Support for other languages in Text-to-lexemes #20

Open johnsamuelwrites opened 5 years ago

johnsamuelwrites commented 5 years ago

Currently https://tools.wmflabs.org/ordia/text-to-lexemes supports seven languages. Is it possible to include other languages? Or are you supporting the languages based on the number of lexemes in a language. So, the seven already chosen languages are the ones with the highest number of lexemes.

fnielsen commented 5 years ago

@johnsamuelwrites It is possible to support other languages. If there are any language you specifically want I can add them, otherwise I will need to make a bit more work to include languages generally.

fnielsen commented 5 years ago

See also #9

johnsamuelwrites commented 5 years ago

Please check PR https://github.com/fnielsen/ordia/pull/22. I have added support to three languages.

fnielsen commented 5 years ago

It now runs https://tools.wmflabs.org/ordia/text-to-lexemes

@johnsamuelwrites I wonder if you could check up on whether it works? I am not sure the word tokenization works for Hindi and Malayalam? - Or maybe it is because there are few words in the respective languages. The tokenization is fairly simple at the moment.

For instance, https://tools.wmflabs.org/ordia/text-to-lexemes?text-language=ml&text=%E0%B4%85%E0%B5%BB%E0%B4%AA%E0%B4%A4%E0%B5%8D%20%20%E0%B4%A8%E0%B4%BE%E0%B4%B2%E0%B5%8D%E0%B4%AA%E0%B4%A4%E0%B5%8D%20%20%E0%B4%AE%E0%B5%81%E0%B4%AA%E0%B5%8D%E0%B4%AA%E0%B4%A4%E0%B5%8D . It looks wrong to me.

johnsamuelwrites commented 5 years ago

Thanks @fnielsen. You're right. I will also take a look.

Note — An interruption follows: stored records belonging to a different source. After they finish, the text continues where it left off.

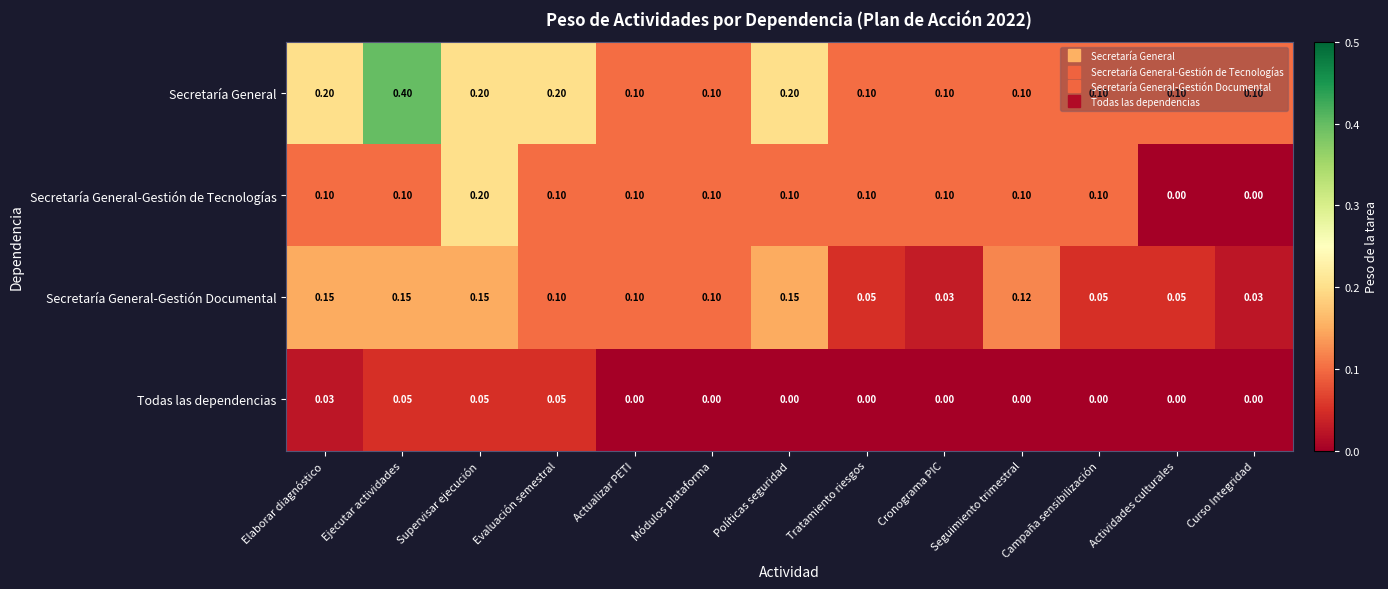

Which series has the largest range (max minus min)?

Secretaría General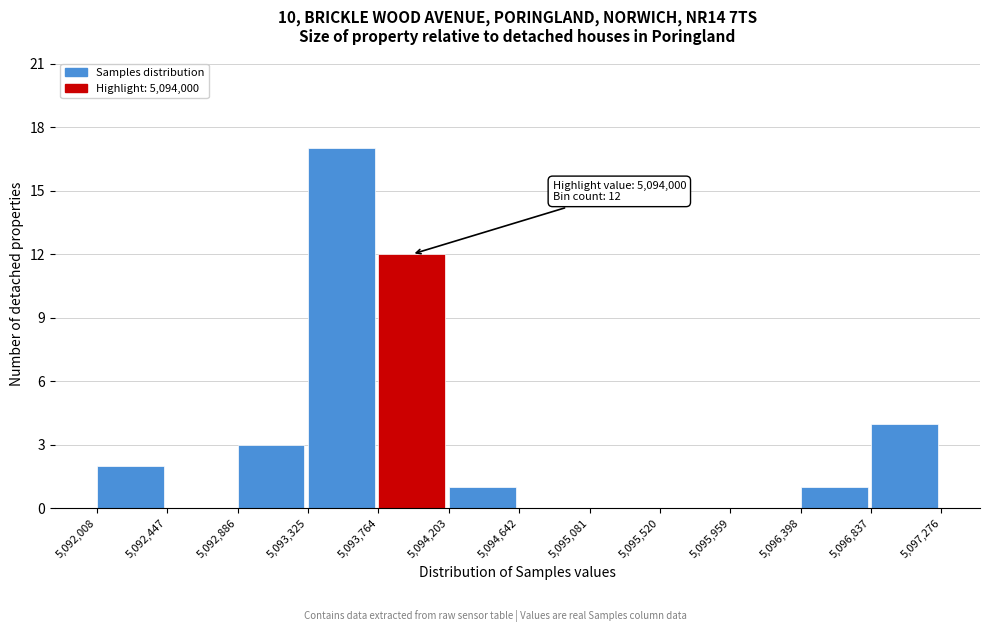

Over which range of the x-axis is the bar tallest?

5,093,325 to 5,093,764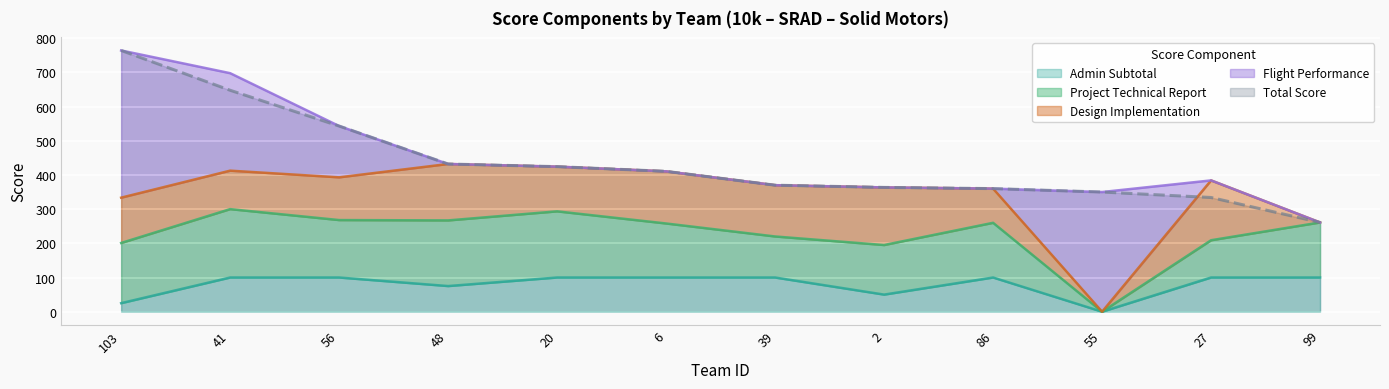

Which series has the largest range (max minus min)?

Total Score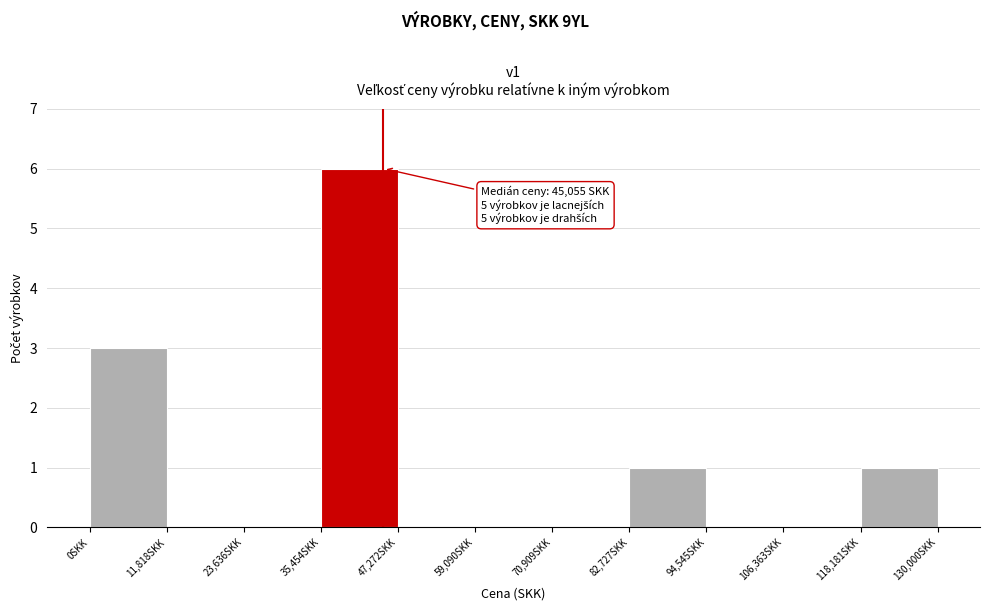

Over which range of the x-axis is the bar tallest?

36000 to 48000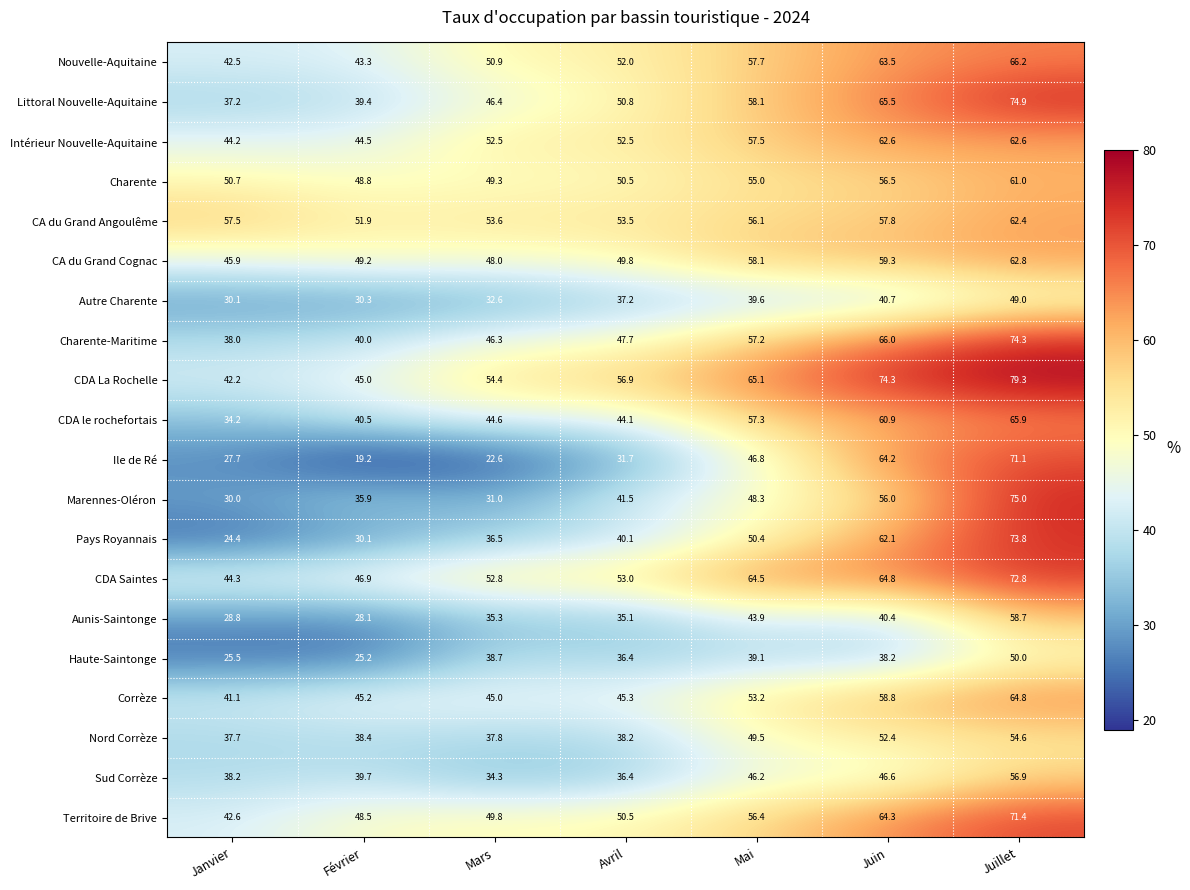

The Aunis-Saintonge series shows 22.5 at Mai. True or false?

False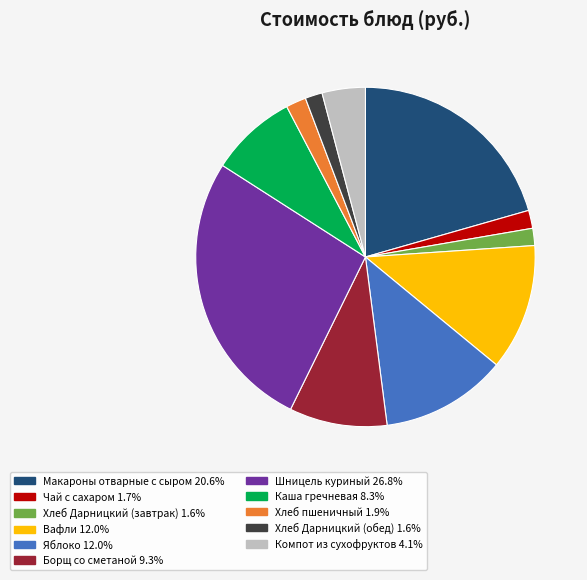

Does Хлеб Дарницкий (обед) represent more than half of the total?

No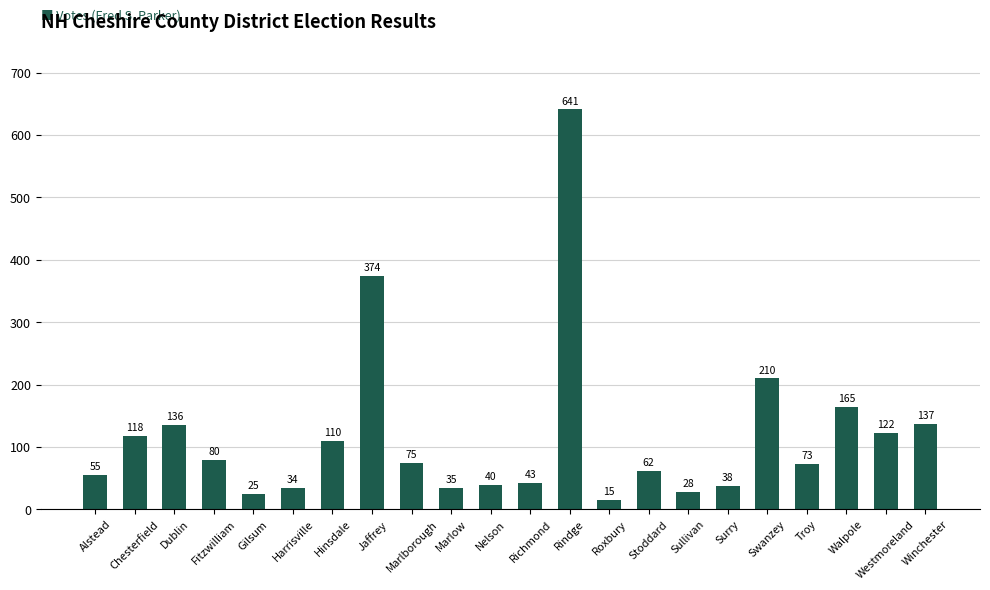

Reading left to right, transcribe all the data shown in this chart.

Alstead=55	Chesterfield=118	Dublin=136	Fitzwilliam=80	Gilsum=25	Harrisville=34	Hinsdale=110	Jaffrey=374	Marlborough=75	Marlow=35	Nelson=40	Richmond=43	Rindge=641	Roxbury=15	Stoddard=62	Sullivan=28	Surry=38	Swanzey=210	Troy=73	Walpole=165	Westmoreland=122	Winchester=137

fnielsen commented 5 years ago

The word tokenization is just a regular expression: https://github.com/fnielsen/ordia/blob/master/ordia/text.py#L8 Is Devanagari diacritics might be an issue?

fnielsen commented 5 years ago

There is apparently some part of the Hindi Unicode that is not by default recognized as a word character

>>> [unicodedata.category(c) for c in "काशीपुर भारत"]
['Lo', 'Mc', 'Lo', 'Mc', 'Lo', 'Mn', 'Lo', 'Zs', 'Lo', 'Mc', 'Lo', 'Lo']

fnielsen commented 5 years ago

I wonder why you didn't type in the form of രണ്ട് at https://www.wikidata.org/wiki/Lexeme:L2389? The matching of text-to-lexemes happens with the forms.

fnielsen commented 5 years ago

It might work now: https://tools.wmflabs.org/ordia/text-to-lexemes?text-language=ml&text=%E0%B4%AA%E0%B5%82%E0%B4%A4%E0%B4%95%E0%B5%8D%E0%B4%95%E0%B5%81%E0%B4%9F%E0%B5%8D%E0%B4%9F%E0%B5%BB%20%20%E0%B4%AA%E0%B5%82%E0%B4%A4%E0%B4%95%E0%B5%8D%E0%B4%95%E0%B5%81%E0%B4%9F%E0%B5%8D%E0%B4%9F%E0%B5%BB

johnsamuelwrites commented 5 years ago

I checked, it's tokenizing correctly. Thanks. I will add the forms.

bodhisattwawiki commented 5 years ago

For Bengali, #48